研究思路
自閉癥的早期診斷標志物這篇推文簡單介紹了這類研究的基本思路。
統計分析
Partial least squares discriminant analysis (PLS-DA) was
performed to examine whether different combinations of
multiple cytokines could be used to differentiate between
child developmental outcomes.
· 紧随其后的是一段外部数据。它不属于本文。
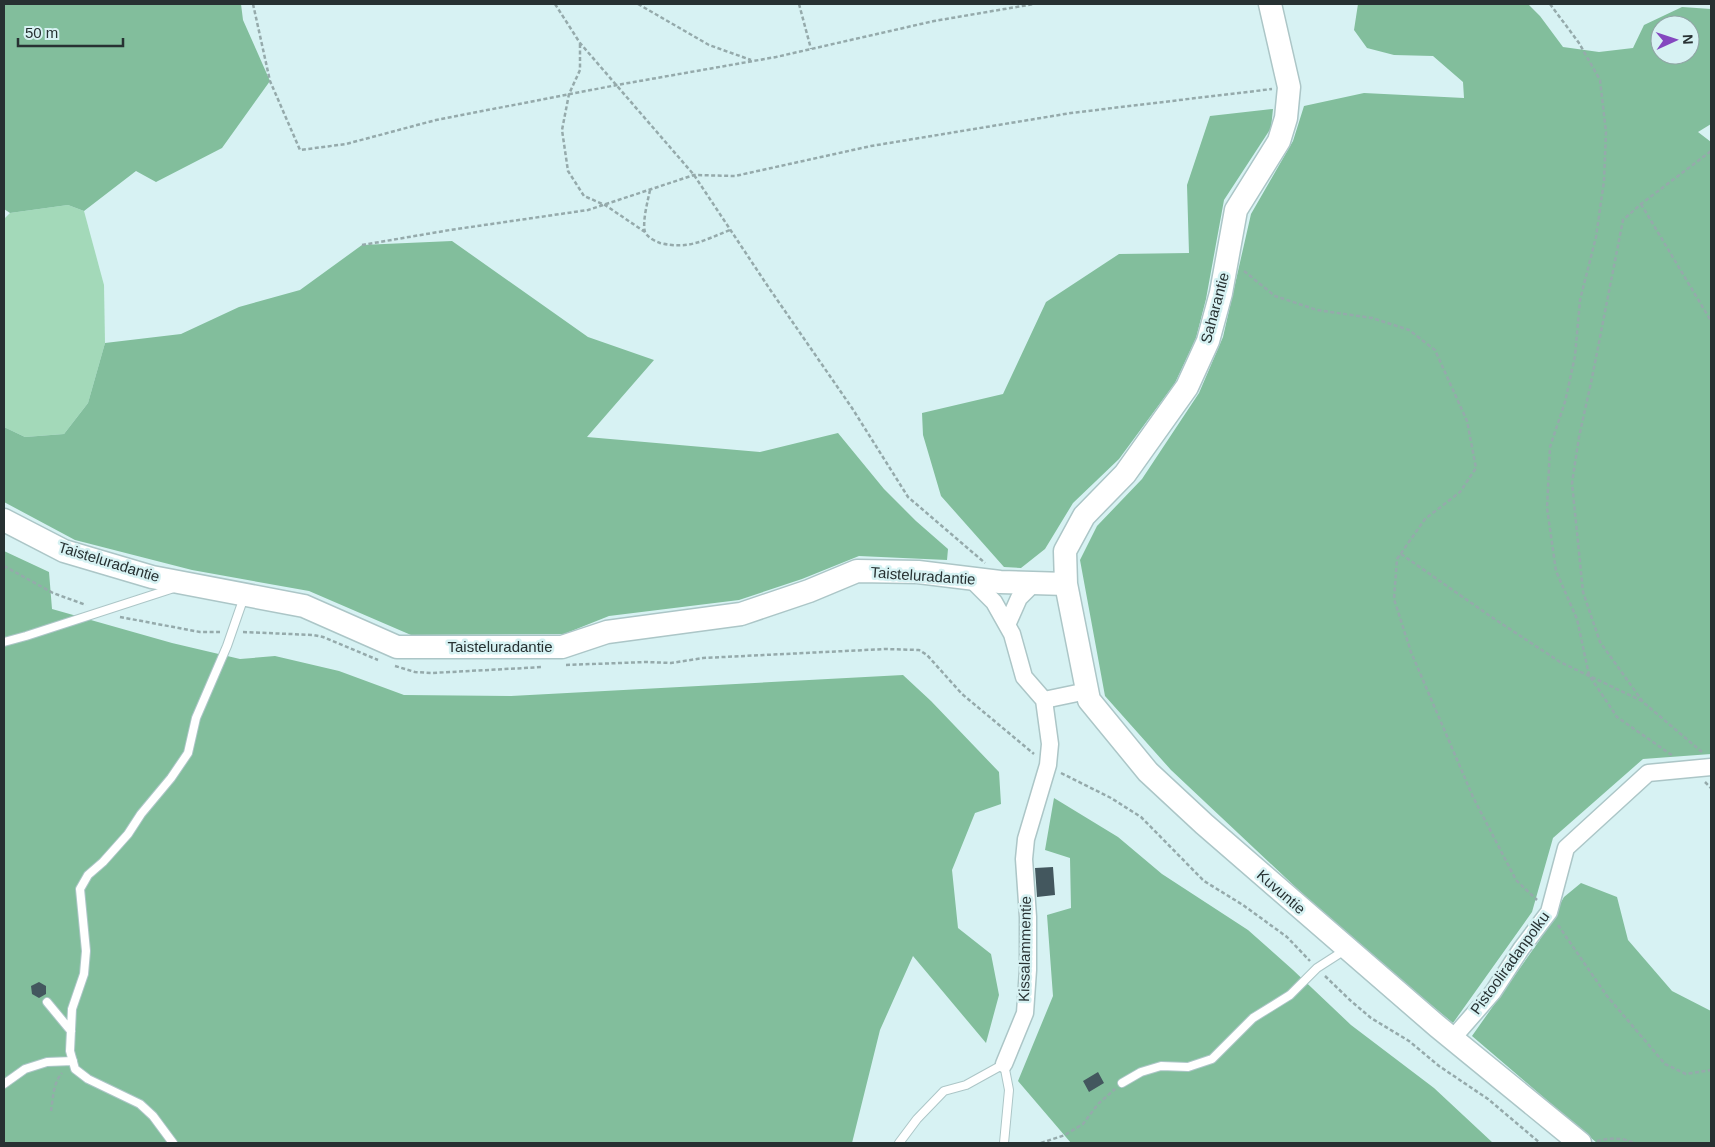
<svg xmlns="http://www.w3.org/2000/svg" width="1715" height="1147" viewBox="0 0 1715 1147" font-family="Helvetica,sans-serif">
<rect width="100%" height="100%" fill="#d7f2f3"/>
<!-- green -->
<path fill="#a3d9b9" d="M68,205L84,211L104,285L105,343L88,403L64,434L25,437L4,427V219L10,213Z"/>
<!-- forest -->
<path fill="#82be9c" fill-rule="evenodd" d="M4,4H241L243,20L270,81L222,148L156,182L136,171L84,211L68,205L10,213L4,209Z
M1358,4H1528L1540,16L1563,47L1599,52L1633,48L1644,25L1682,7L1711,9V124L1698,132L1711,142V754L1643,759L1553,838L1532,912L1453,1023L1339,928L1171,770L1105,696L1080,560L1097,526L1142,479L1199,393L1223,337L1251,214L1293,141L1304,106L1364,93L1464,98L1463,82L1433,56L1394,55L1367,48L1354,30ZM1660,25H1690V55H1660Z
M1273,109L1271,128L1224,200L1206,299L1196,338L1175,383L1119,459L1073,503L1045,549L1021,568L1004,567L941,496L923,435L922,413L1003,394L1046,302L1119,254L1189,253L1187,185L1210,116Z
M452,241L588,337L654,360L587,437L760,452L838,433L884,489L916,521L948,549L947,560L859,556L802,579L739,600L609,616L564,634L411,635L309,591L192,570L75,540L4,502V427L25,437L64,434L88,403L105,343L181,334L239,307L300,290L362,245Z
M4,551L49,572L52,609L172,643L240,659L275,656L339,671L404,695L511,696L903,675L931,701L999,772L1001,804L975,813L952,870L958,928L991,954L999,995L986,1043L913,956L880,1030L852,1143H4Z
M1054,798L1118,837L1162,874L1248,930L1293,970L1351,1025L1434,1088L1493,1143H1071L1018,1081L1053,996L1047,915L1071,908L1070,858L1045,850Z
M1581,883L1617,897L1628,940L1672,991L1711,1011V1143H1597L1472,1036L1539,941L1564,897Z"/>
<!-- building -->
<path fill="#43575e" d="M1053,867L1055,895L1037,897L1035,868Z
M39,982L46,986V994L39,998L32,994L31,986Z
M1098,1072L1104,1083L1089,1092L1083,1081Z"/>
<g fill="none" stroke-linecap="round" stroke-linejoin="round">
<defs>
<path id="lane" d="M4,642L26,636L174,588
M47,1002L71,1031
M1122,1083L1141,1072L1161,1066L1188,1067L1212,1059L1253,1018L1290,995L1317,968L1345,950
M4,1084L25,1069L47,1062L73,1061
M173,1143L153,1116L140,1104L88,1079L75,1069L70,1051L72,1009L84,974L86,951L80,889L88,875L103,862L128,834L141,814L171,778L188,753L196,718L227,646L244,597
M899,1143L917,1119L944,1091L966,1085L1004,1064L1009,1090L1004,1143"/>
<path id="street" d="M971,579L994,602L1012,634L1024,677L1044,700
M1007,625L1019,598L1034,583
M1044,700L1087,691
M1452,1039L1493,992L1521,949L1549,912L1566,848L1648,773L1711,767
M1004,1064L1025,1013L1028,970V917L1024,859L1026,839L1048,765L1050,744L1044,700"/>
<path id="secondary" d="M1270,4L1289,87L1286,118L1279,141L1236,210L1221,293L1208,341L1187,387L1125,474L1084,516L1065,551L1066,584L1089,700L1148,772L1204,824L1437,1026L1580,1143
M4,520L64,551L152,577L304,606L397,647H562L607,632L741,614L809,591L857,571L918,572L1000,582L1066,584"/>
</defs>
<!-- lane casing -->
<use href="#lane" stroke="#acc6c7" stroke-width="10"/>
<!-- street casing -->
<use href="#street" stroke="#acc6c7" stroke-width="19"/>
<!-- secondary casing -->
<use href="#secondary" stroke="#acc6c7" stroke-width="25"/>
<!-- path -->
<path stroke="#95aaab" stroke-width="2.5" stroke-dasharray="4 2.5" stroke-linecap="butt" d="M253,4L270,81L300,150L346,144L436,120L617,85L776,57L934,21L1034,4
M555,4L580,43L694,175L769,288L852,408L908,497L985,563
M638,4L709,45L751,60
M799,4L811,49
M1550,4L1579,43L1600,80L1606,132L1604,181L1596,237L1580,300L1575,356L1565,402L1550,447L1547,508L1556,571L1577,619L1589,675L1617,717L1673,756
M580,44V70L569,94L562,130L568,171L584,196L605,205L645,232
M650,190C648,200 642,222 645,232C648,238 655,241 660,243C689,250 704,240 730,230
M1641,204L1711,321
M362,245L450,230L588,210L694,175L735,176L871,146L1071,113L1272,89
M1244,271L1275,296L1317,310L1372,318L1409,330L1435,350L1467,421L1476,468L1460,492L1425,519L1397,559L1394,599L1411,652L1473,797L1516,880L1537,900
M1401,554L1490,616L1560,662L1642,701
M4,566L53,593L86,605
M120,617L200,632H220
M243,632L313,635L323,637L378,660
M566,665L646,662L671,663L703,658L886,649L919,650L927,655L962,694L1034,754
M395,666L415,672L432,673L543,667
M1702,752L1643,702L1600,642L1583,592L1572,483L1579,437L1592,378L1623,220L1641,204L1711,151
M1061,773L1111,798L1141,817L1204,881L1243,905L1287,937L1310,961
M1705,782L1711,788
M1558,925L1607,996L1665,1064L1686,1074L1711,1070
M1325,976L1351,1001L1371,1018L1409,1041L1439,1066L1488,1099L1540,1143
M51,1111C53,1099 53,1083 62,1073
M1597,1141C1609,1138 1623,1137 1634,1143
M1041,1143L1065,1135L1083,1124L1098,1104L1115,1089"/>
<!-- lane -->
<use href="#lane" stroke="#fff" stroke-width="8"/>
<!-- street -->
<use href="#street" stroke="#fff" stroke-width="16"/>
<!-- secondary -->
<use href="#secondary" stroke="#fff" stroke-width="22"/>
</g>
<g text-anchor="middle" stroke-width="5" stroke-linejoin="round" paint-order="stroke">
<!-- street labels -->
<g font-size="15" fill="#273132" stroke="#d7f2f3">
<text transform="translate(1215 308) rotate(-75)" y="5">Saharantie</text>
<text transform="translate(109 562) rotate(17)" y="5">Taisteluradantie</text>
<text transform="translate(923 576) rotate(4)" y="5">Taisteluradantie</text>
<text x="500" y="652">Taisteluradantie</text>
<text transform="translate(1281 892) rotate(41)" y="5">Kuvuntie</text>
<text transform="translate(1025 949) rotate(-89)" y="5">Kissalammentie</text>
<text transform="translate(1510 963) rotate(-54)" y="5">Pistooliradanpolku</text>
</g>
</g>
<!-- border -->
<rect width="1715" height="1147" fill="none" stroke="#273132" stroke-width="10"/>
<!-- north arrow -->
<g transform="translate(1675 40) rotate(87)"><circle r="24" fill="#d7f2f3" stroke="#91a5a6"/>
<path d="M0-4L9 19L0 12L-9 19Z" fill="#8448bf"/>
<text y="-8" font-size="14" font-weight="bold" text-anchor="middle" fill="#273132">N</text>
</g>
<!-- scale -->
<path d="M18 38v8h105v-8" fill="none" stroke="#273132" stroke-width="2.5"/>
<text x="25" y="38" font-size="15" fill="#273132" stroke="#d7f2f3" stroke-width="4" paint-order="stroke">50 m</text>
</svg>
Initially, linear regression
analysis was performed on each transformed immune marker
individually using the covariates stated above to generate
residuals for use in the PLS-DA. Eotaxin-2, epithelial
neutrophil-activating protein 78, granulocyte macrophage
colony-stimulating factor, eotaxin-1, interferon-g (IFN-g),
IL-4, monocyte chemoattractant protein 4 (MCP-4), and IL-13
all violated assumptions of linearity in the linear regression
model and were therefore excluded from the PLS-DA. The
PLS-DA was computed using the web-based MetaboAnalyst
software in accordance with the protocol by Xia and Wishart
(24). Analysis was performed using leave-one-out cross-
validation and prediction accuracy performance measure for
determining the number of latent variables. The permutation
statistic was performed using prediction accuracy during
training with 2000 permutations.
采用偏最小二乘判別分析(PLS-DA)檢驗是否可以使用多種細胞因子的不同組合來區分兒童發育結果。最初,使用上述協變量對每個轉化后的免疫標記分別進行線性回歸分析,以生成殘差用于PLS-DA。Eotaxin-2、上皮中性粒細胞活化蛋白78、粒細胞巨噬細胞集落刺激因子、eotaxin-1、干擾素-g (IFN-g)、IL-4、單核細胞趨化蛋白4 (MCP-4)、IL-13均違反線性回歸模型的線性假設,被排除在PLS-DA之外。PLS-DA是由Xia和Wishart(24)根據協議使用基于web的MetaboAnalyst軟件計算出來的。采用無遺漏交叉驗證和預測精度性能指標進行分析,以確定潛在變量的數量。排列統計采用2000個排列的訓練預測精度進行。(機譯)
偏最小二乘判別分析(PLS-DA)
偏最小二乘判別分析(PLS-DA)是一種用于判別分析的多變量統計分析方法。判別分析是一種根據觀察或測量到的若干變量值,來判斷研究對象如何分類的常用統計分析方法。其原理是對不同處理樣本(如觀測樣本、對照樣本)的特性分別進行訓練,產生訓練集,并檢驗訓練集的可信度。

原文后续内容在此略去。